Nearly 82 percent of us live in the same residence as one year ago, while 2.3 percent moved from a different state, and 0.6 percent moved here from abroad.

Of 405,570 owner-occupied housing units, an estimated 2,901 are valued at $1 million or more. The median age of housing units was 1984 with 23.2 percent built in 2000 or later and just 3.5 percent built in 1939 or earlier.

Of 643,917 occupied housing units, 406,254 used electricity for heating, 229,058 used gas. Fuel oil was used in 225 homes, 581 used wood, and nine relied on solar energy.

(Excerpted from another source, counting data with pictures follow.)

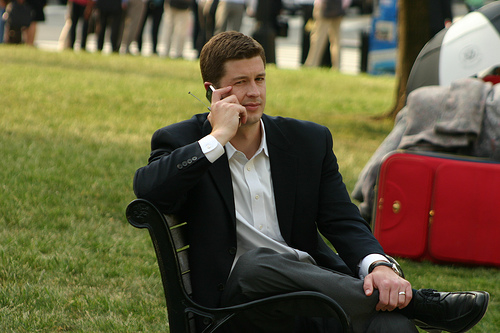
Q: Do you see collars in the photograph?
A: Yes, there is a collar.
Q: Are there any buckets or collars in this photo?
A: Yes, there is a collar.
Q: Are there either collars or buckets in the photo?
A: Yes, there is a collar.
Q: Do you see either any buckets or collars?
A: Yes, there is a collar.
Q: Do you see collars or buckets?
A: Yes, there is a collar.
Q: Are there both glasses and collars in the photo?
A: No, there is a collar but no glasses.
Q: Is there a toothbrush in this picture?
A: No, there are no toothbrushes.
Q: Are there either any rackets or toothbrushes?
A: No, there are no toothbrushes or rackets.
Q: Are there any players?
A: No, there are no players.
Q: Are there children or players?
A: No, there are no players or children.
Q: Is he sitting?
A: Yes, the man is sitting.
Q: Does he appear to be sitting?
A: Yes, the man is sitting.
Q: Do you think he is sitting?
A: Yes, the man is sitting.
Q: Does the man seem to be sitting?
A: Yes, the man is sitting.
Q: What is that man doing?
A: The man is sitting.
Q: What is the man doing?
A: The man is sitting.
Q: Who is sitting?
A: The man is sitting.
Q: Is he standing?
A: No, the man is sitting.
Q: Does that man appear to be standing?
A: No, the man is sitting.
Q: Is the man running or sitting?
A: The man is sitting.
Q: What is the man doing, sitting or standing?
A: The man is sitting.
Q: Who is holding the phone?
A: The man is holding the phone.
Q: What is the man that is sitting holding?
A: The man is holding the phone.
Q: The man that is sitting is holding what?
A: The man is holding the phone.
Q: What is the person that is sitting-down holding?
A: The man is holding the phone.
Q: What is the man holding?
A: The man is holding the phone.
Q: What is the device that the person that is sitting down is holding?
A: The device is a phone.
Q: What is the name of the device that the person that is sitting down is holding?
A: The device is a phone.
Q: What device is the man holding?
A: The man is holding the telephone.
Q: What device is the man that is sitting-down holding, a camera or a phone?
A: The man is holding a phone.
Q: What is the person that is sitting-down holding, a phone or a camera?
A: The man is holding a phone.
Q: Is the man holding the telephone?
A: Yes, the man is holding the telephone.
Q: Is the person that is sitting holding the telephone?
A: Yes, the man is holding the telephone.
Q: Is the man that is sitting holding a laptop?
A: No, the man is holding the telephone.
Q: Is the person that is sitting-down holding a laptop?
A: No, the man is holding the telephone.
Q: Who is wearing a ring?
A: The man is wearing a ring.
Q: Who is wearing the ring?
A: The man is wearing a ring.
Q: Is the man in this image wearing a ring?
A: Yes, the man is wearing a ring.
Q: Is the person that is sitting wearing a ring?
A: Yes, the man is wearing a ring.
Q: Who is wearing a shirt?
A: The man is wearing a shirt.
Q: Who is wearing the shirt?
A: The man is wearing a shirt.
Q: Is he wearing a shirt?
A: Yes, the man is wearing a shirt.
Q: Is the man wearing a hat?
A: No, the man is wearing a shirt.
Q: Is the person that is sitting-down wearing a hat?
A: No, the man is wearing a shirt.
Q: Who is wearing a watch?
A: The man is wearing a watch.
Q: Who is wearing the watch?
A: The man is wearing a watch.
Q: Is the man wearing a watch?
A: Yes, the man is wearing a watch.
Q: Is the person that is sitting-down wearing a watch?
A: Yes, the man is wearing a watch.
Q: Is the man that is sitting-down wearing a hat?
A: No, the man is wearing a watch.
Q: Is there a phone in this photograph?
A: Yes, there is a phone.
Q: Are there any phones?
A: Yes, there is a phone.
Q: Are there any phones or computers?
A: Yes, there is a phone.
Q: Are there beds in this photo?
A: No, there are no beds.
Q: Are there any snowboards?
A: No, there are no snowboards.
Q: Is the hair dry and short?
A: Yes, the hair is dry and short.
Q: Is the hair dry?
A: Yes, the hair is dry.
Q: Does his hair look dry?
A: Yes, the hair is dry.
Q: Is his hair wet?
A: No, the hair is dry.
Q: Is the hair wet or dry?
A: The hair is dry.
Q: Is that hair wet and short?
A: No, the hair is short but dry.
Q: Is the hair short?
A: Yes, the hair is short.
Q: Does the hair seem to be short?
A: Yes, the hair is short.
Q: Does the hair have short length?
A: Yes, the hair is short.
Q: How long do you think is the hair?
A: The hair is short.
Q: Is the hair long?
A: No, the hair is short.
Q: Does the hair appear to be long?
A: No, the hair is short.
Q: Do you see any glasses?
A: No, there are no glasses.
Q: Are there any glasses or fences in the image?
A: No, there are no glasses or fences.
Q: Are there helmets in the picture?
A: No, there are no helmets.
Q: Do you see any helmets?
A: No, there are no helmets.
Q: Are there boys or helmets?
A: No, there are no helmets or boys.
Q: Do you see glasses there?
A: No, there are no glasses.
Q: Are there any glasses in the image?
A: No, there are no glasses.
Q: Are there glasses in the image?
A: No, there are no glasses.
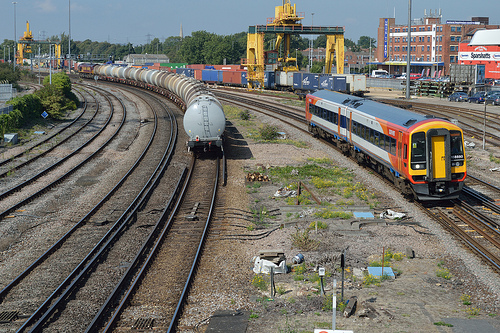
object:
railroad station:
[9, 5, 498, 332]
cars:
[469, 90, 489, 103]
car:
[447, 91, 469, 102]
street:
[401, 88, 497, 113]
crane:
[243, 0, 347, 75]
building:
[456, 27, 500, 85]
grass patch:
[255, 160, 367, 204]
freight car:
[317, 73, 333, 89]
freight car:
[221, 69, 242, 84]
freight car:
[202, 65, 224, 83]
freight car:
[329, 73, 365, 91]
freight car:
[272, 70, 293, 87]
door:
[432, 137, 446, 179]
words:
[470, 52, 491, 60]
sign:
[458, 45, 500, 65]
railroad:
[264, 83, 500, 297]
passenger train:
[303, 86, 467, 203]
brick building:
[377, 15, 487, 67]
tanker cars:
[65, 62, 227, 147]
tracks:
[0, 77, 127, 216]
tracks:
[424, 95, 500, 149]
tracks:
[0, 163, 227, 333]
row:
[306, 101, 397, 155]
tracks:
[411, 196, 500, 272]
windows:
[427, 36, 430, 42]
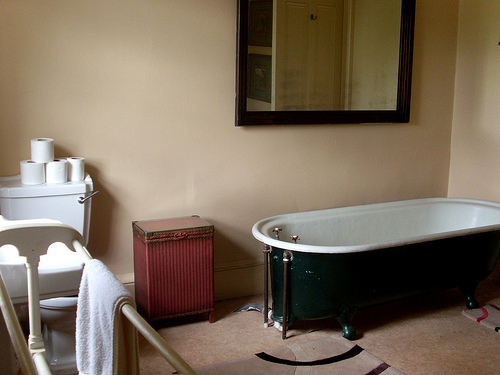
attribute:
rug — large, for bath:
[176, 329, 404, 372]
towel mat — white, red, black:
[458, 296, 498, 336]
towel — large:
[78, 254, 135, 371]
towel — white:
[64, 243, 176, 344]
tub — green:
[240, 185, 498, 332]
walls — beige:
[3, 10, 441, 275]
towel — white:
[73, 262, 133, 373]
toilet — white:
[2, 172, 98, 368]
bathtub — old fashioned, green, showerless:
[261, 190, 493, 338]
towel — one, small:
[466, 298, 498, 330]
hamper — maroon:
[122, 212, 223, 341]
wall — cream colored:
[158, 114, 380, 219]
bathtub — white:
[255, 196, 499, 323]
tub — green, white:
[227, 189, 454, 339]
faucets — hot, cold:
[270, 224, 300, 246]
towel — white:
[69, 254, 148, 374]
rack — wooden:
[0, 222, 196, 374]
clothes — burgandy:
[43, 205, 138, 350]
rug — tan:
[198, 327, 403, 371]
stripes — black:
[257, 342, 391, 369]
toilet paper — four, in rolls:
[18, 134, 84, 184]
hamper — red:
[132, 213, 218, 330]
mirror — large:
[238, 0, 404, 115]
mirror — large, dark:
[234, 1, 415, 127]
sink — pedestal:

How people reported their ancestry was just as diverse, with the most common choices being German (207,417), English (146,146), American (134,934) and Irish (162,133). Over 160,000 did not specify ancestry, but 711 declared themselves Cajun and 455 checked off Celtic.

Of 848,255 workers over 16, 82.3 percent drove alone in a car, truck or van, 10.4 percent carpooled, and a mere 1.1 percent walked.

We averaged 25.7 minutes in commute time, and 10 percent of us got to work in 10 minutes or less.

On the other hand, 6.6 percent of us had commutes of an hour or more. Some of those road warriors are likely among the early birds, the 3.7 percent who left home between 5 a.m. and 5:29 a.m. Or the 0.9 percent of Tarrant residents who worked out of state.